Wednesday, April 23, 2014

English 6: Julius Caesar - Man of the Year or Most Wanted?

English 6 Name
Julius Caesar Due Monday, May 5

Man of the Year or Most Wanted?

After all of your reading about Julius Caesar in both English in history classes, we know you have formed your opinion of this historical figure.  Do you consider him a Man of the Year?  Or should his picture be splashed on a Most Wanted poster?

Begin your thought process by completing the Julius Caesar graphic organizer - filling in information about his positive and negative qualities, his opponents and supporters, how Caesar justified his actions, and how history portrays him.  To complete this chart, you will need to refer to both Shakespeare’s play as well as your history text. You need to identify one quotation from the play to put on your poster.

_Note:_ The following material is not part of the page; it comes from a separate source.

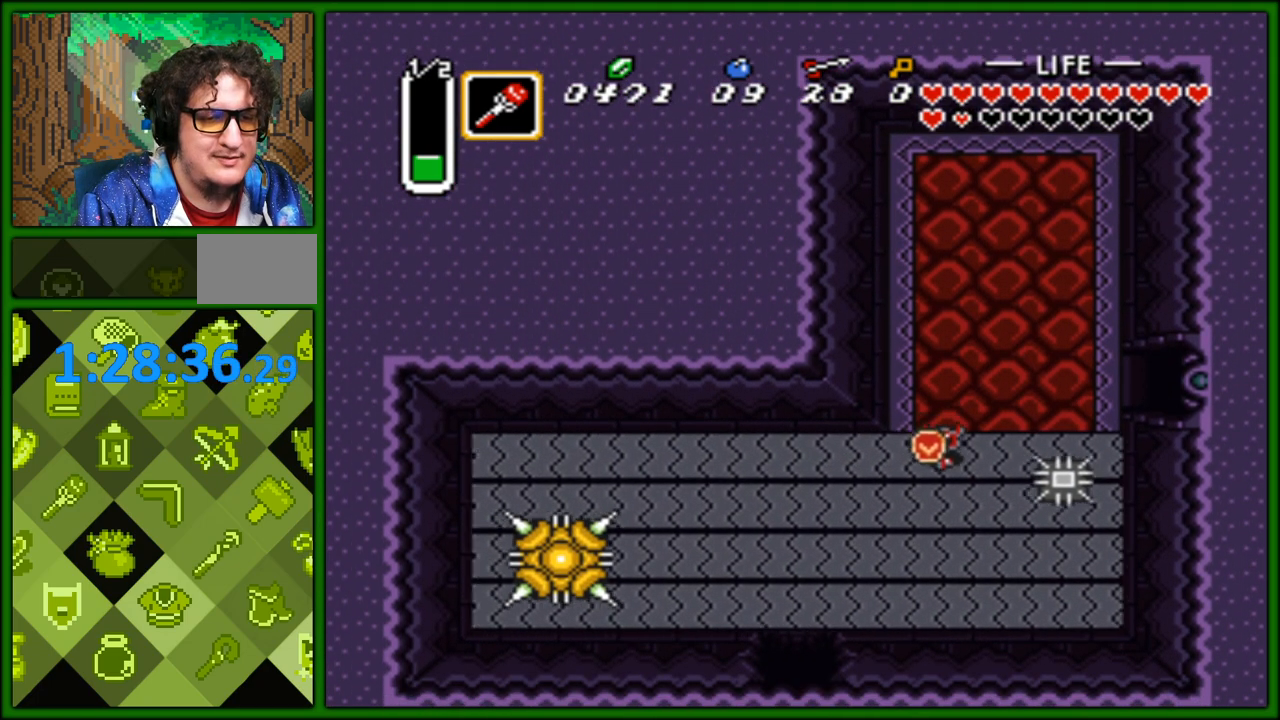
{"buttons": ["DPAD_DOWN", "DPAD_LEFT"], "events": [[250, "DPAD_DOWN", "up"], [267, "DPAD_UP", "down"], [467, "DPAD_UP", "up"], [500, "DPAD_DOWN", "down"]]}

Once you have completed the graphic organizer (which we will grade), you are ready to create your poster.  Scroll down in this document for examples and even search images online for layout ideas.  In addition to the basics - title and image - you must write a paragraph supporting your stance.  It must begin with a hook (a catchy lead) and your paragraph must clearly TELL and SHOW your opinion.

We will provide you with the materials you need to create your poster.  Just ask us.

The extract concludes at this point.